As doenças cardiovasculares (DCVs) têm causas multifatoriais, que incluem predisposição genética e hábitos de vida. Porém, estudos cada vez mais específicos vão comprovando que a poluição ambiental também impacta negativamente na saúde do coração, a ponto de ser classificada como o quarto fator mais relevante, atrás somente do tabagismo, da hipertensão e da má alimentação;
Esses efeitos nocivos são ainda mais graves naqueles com DCV manifesta. De acordo com a Organização Mundial da Saúde (OMS), mais de 20% de todas as mortes cardiovasculares são provocadas por poluição. Ainda em 2004, a American Heart Association (AHA) declarou em um documento que a convivência com o ar insalubre contribui para DCVs e sua consequente mortalidade.
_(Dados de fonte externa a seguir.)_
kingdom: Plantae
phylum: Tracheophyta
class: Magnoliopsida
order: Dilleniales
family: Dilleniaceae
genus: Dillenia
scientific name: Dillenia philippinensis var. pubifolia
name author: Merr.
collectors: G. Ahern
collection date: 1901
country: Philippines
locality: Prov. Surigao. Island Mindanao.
Entre as conclusões das entidades, evidenciou-se que a exposição – mesmo que a curto prazo – aos agentes poluentes da atmosfera tende a aumentar o risco de ataque cardíaco, acidente vascular cerebral (AVC), arritmias e insuficiência cardíaca em suscetíveis, como idosos ou pessoas com comorbidades. Quando há contato por períodos longos há mais chances de desenvolvimento e progressão da aterosclerose, hipertensão, insuficiência cardíaca e diabetes.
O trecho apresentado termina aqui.